A reflection on democracy, peace and war clouds.
No axis required
As the political confrontation around the US-Iraq situation is going into overtime, peace may still have a chance of witnessing a scoreless tie. The danger is far from over, that the US may still try to go for the kill, no matter what the international rules are. Already the no-fly zone has been unilatelally transifrmed into a "we-do-as we please" zone for the US air force.The stubbornness, with which the confrontation has been played out, has made it impossible not to take a stand on the issue of whether or not to go to war with Iraq. All other political issues, apart from the North Korean one, have virtually been relegated to the players’ bench. They are still there, but out of the media spot-light, only sporadically covered.

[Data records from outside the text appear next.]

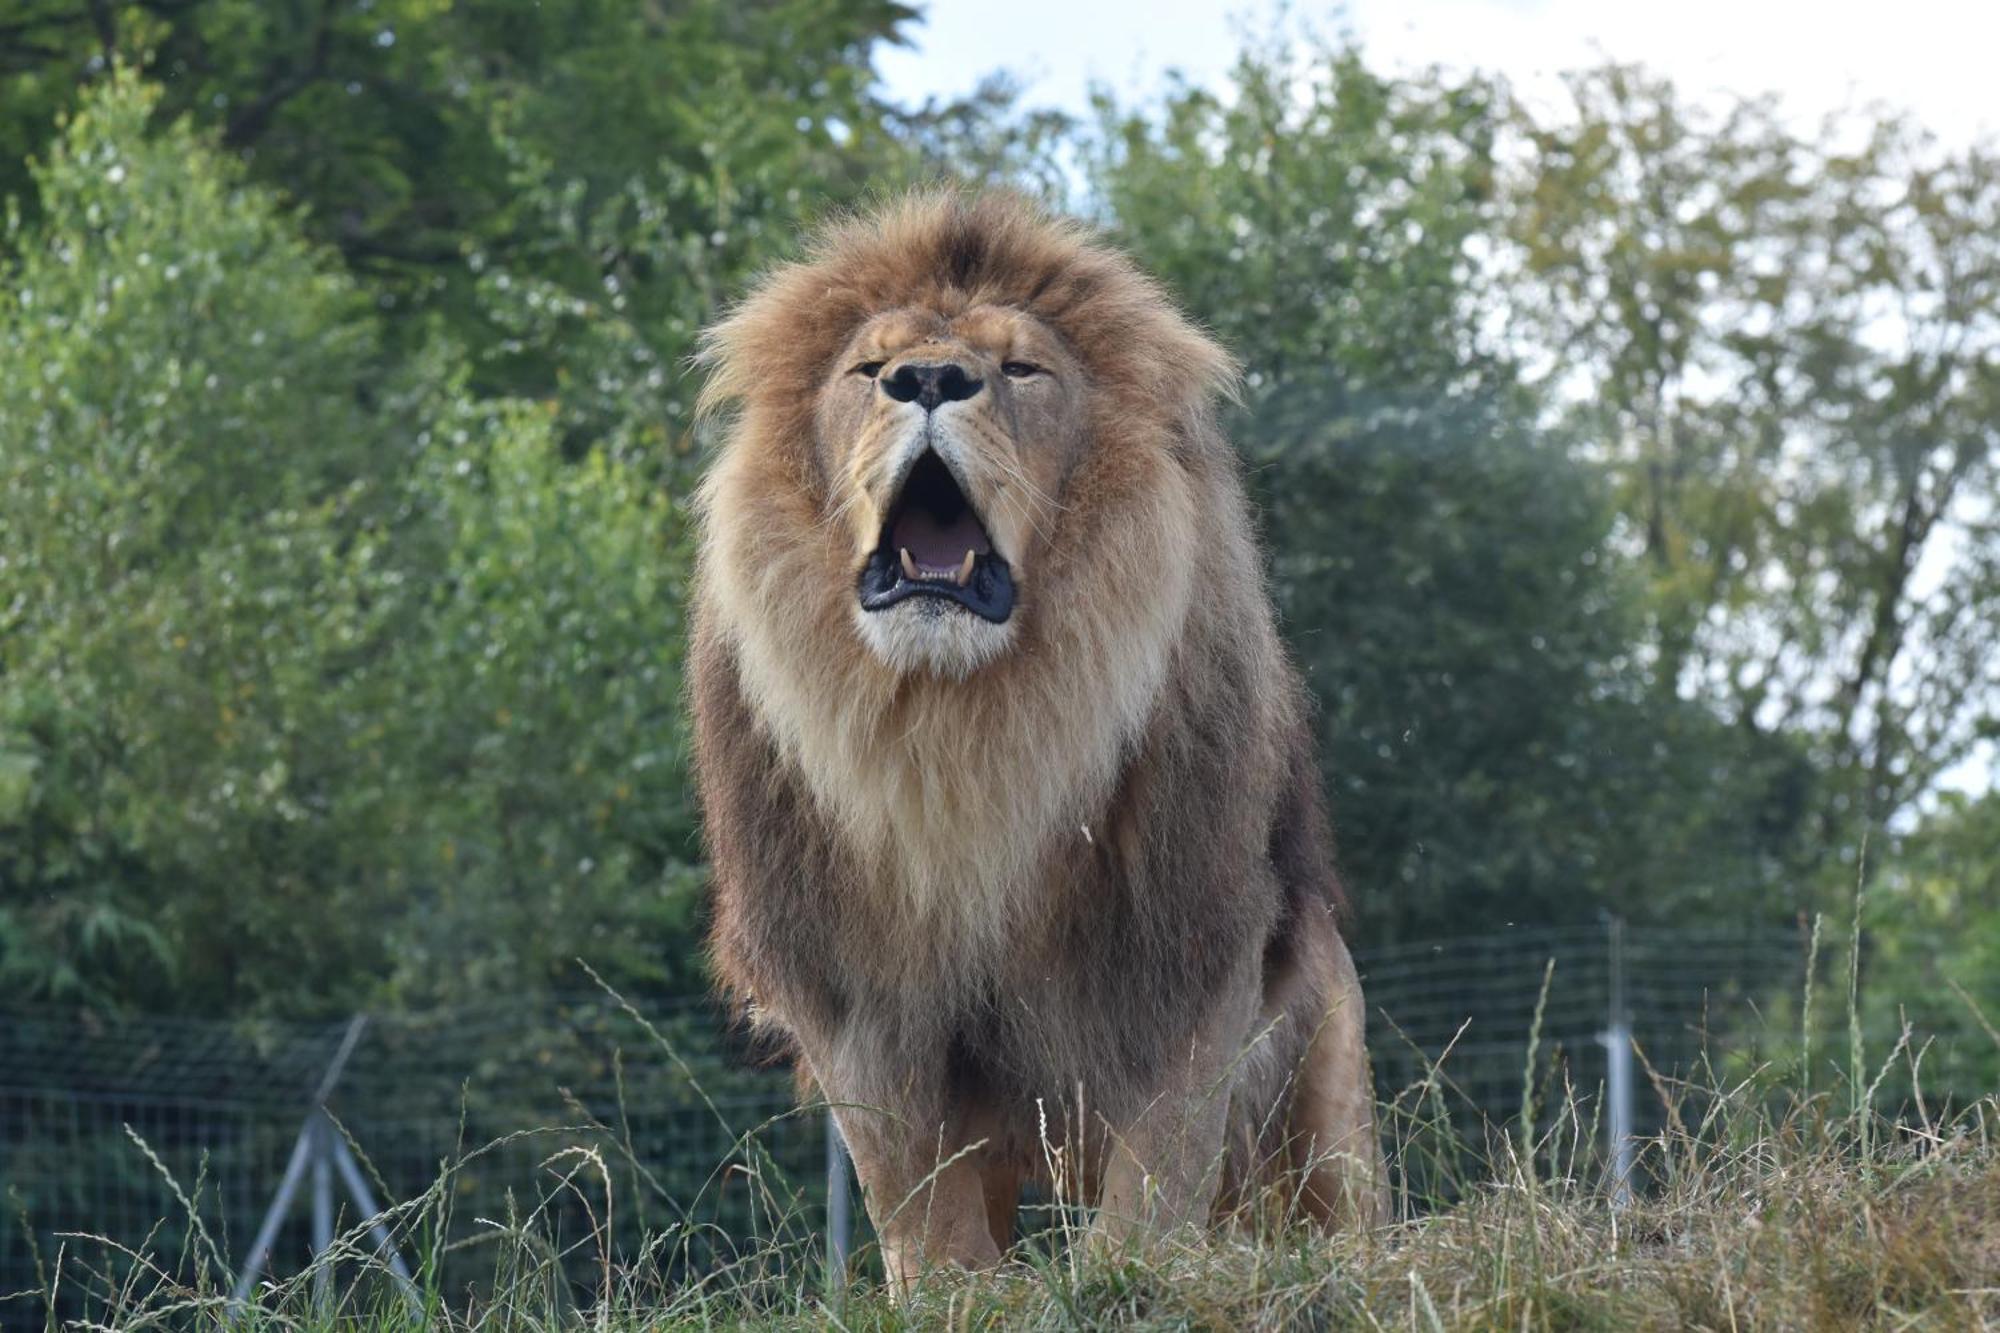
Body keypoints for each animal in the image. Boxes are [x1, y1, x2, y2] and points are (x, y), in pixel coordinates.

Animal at [696, 192, 1384, 1280]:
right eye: (868, 369)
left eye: (1021, 369)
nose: (928, 379)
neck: (964, 724)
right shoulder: (846, 980)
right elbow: (906, 1177)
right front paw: (955, 1290)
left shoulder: (1195, 932)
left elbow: (1165, 1146)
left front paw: (1129, 1273)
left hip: (1332, 1093)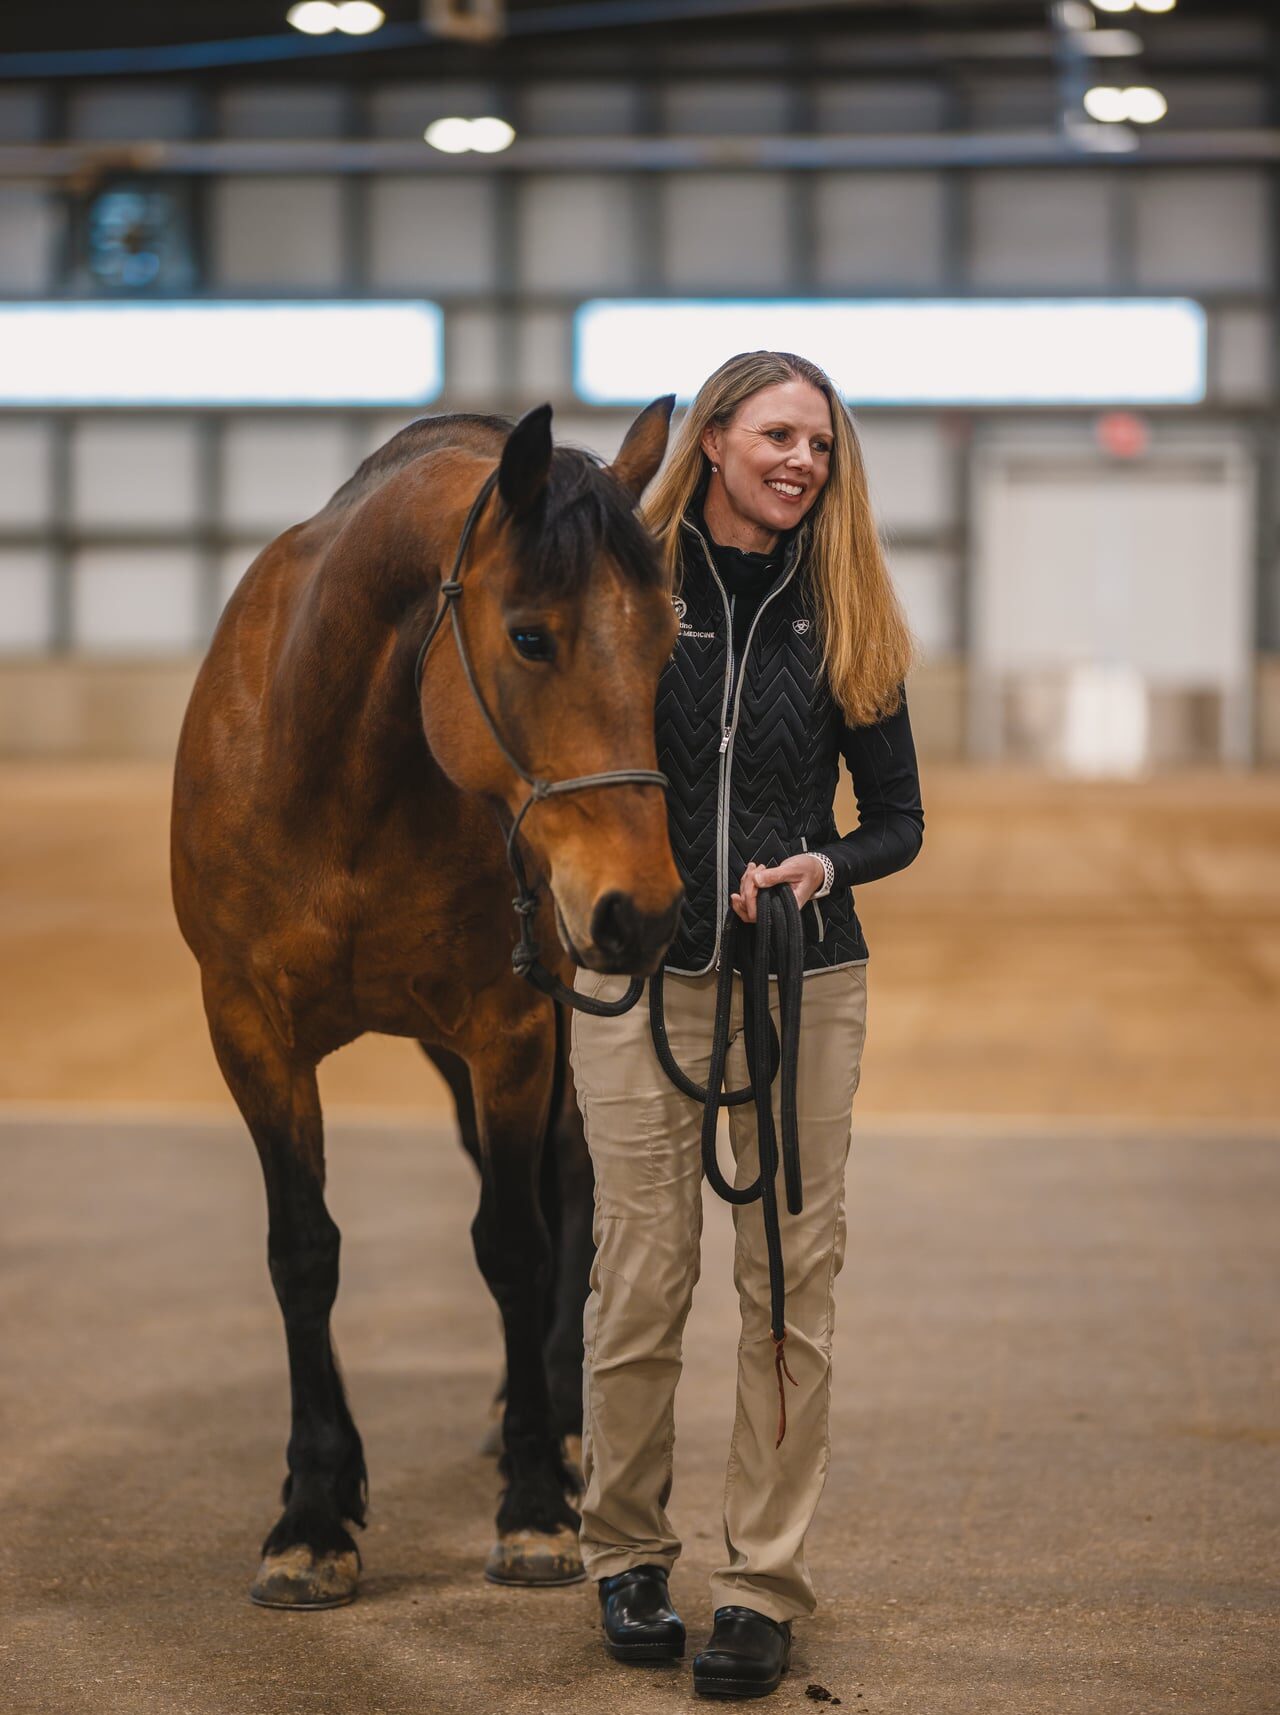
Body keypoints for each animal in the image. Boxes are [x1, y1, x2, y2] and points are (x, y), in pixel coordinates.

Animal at [170, 398, 684, 1606]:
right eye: (531, 636)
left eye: (666, 640)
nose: (640, 911)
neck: (342, 770)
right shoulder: (249, 1028)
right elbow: (302, 1248)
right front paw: (313, 1507)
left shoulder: (510, 1028)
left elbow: (513, 1241)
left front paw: (535, 1507)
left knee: (571, 1186)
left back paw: (560, 1419)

The vigor to compel everyone to take sides has turned allies into skeptics. It ahs infuriated people from entire regions, as they sense they are being black-labeled, in addition to being sidelined by the dynamics of globalization. A clear position to take in these times of black and white is to refuse to play the color game of the self-righteous. Anyone who is committed to democracy, social justice and human rights will clearly condemn the regime in Iraq. The same person will just as flatly reject imperialist agendas and the accompanying discouragement of independent thought, as currently practices in the US. Unimpressed by rhetoric that is void of sound reasoning, the independent mind will always be prone to read between the lines of propaganda and to hear beyond the sweet-talking of hollow speeches and slogans. Most of all, people with this mindset will ask hard-hitting questions.
In the midst of all the war-talk, many questions that are not being asked still cry out for answers. Although they may appear unrelated to the war threat, these questions can serve as mirrors, to be held up to both G.Bush and S. Hussein. A random and make-shift list might include questions like these:
- What is the proportion of military spending in relation to spending on child health? - How dependent is the economy on oil, compared to solar and other renewable forms of energy? - Is the size of the country’s prison population larger or smaller than five or ten years ago? - What percentage of the population is considered over- or underweight? - From what social class do most members of the political institutions come from? - How many democratic rights and civil liberties have been eroded or curtailed in the past ten years? - Are there larger social or ethnic groups in society who are discriminated against, or worse?
With little doubt, the answers to such questions may generate similar answers for both the “good” and the “evil” side of the Bush-axis. What’s good about spending over US$300 per capita on a war, while not even 25cents can be spared for international development aid? On the other side, what’s the point of Iraq having any military capability at all, if defending the country means keeping resources tied up at the cost of wide-spread dismal social development indicators and political repression?
This is not the time to take sides that are amount to nothing else than false choices. When hard questions are shunned, deflected, ridiculed, ignored simply left unanswered, it is time to look elsewhere for answers. Sadly such places are mostly confined to the alternative press, increasingly online (see last month’s featured article). Yet it’s not to late to try to create and strengthen places and voices of free democratic thought and to help them get on a broader popular footing. With or without the left or right side of any axis.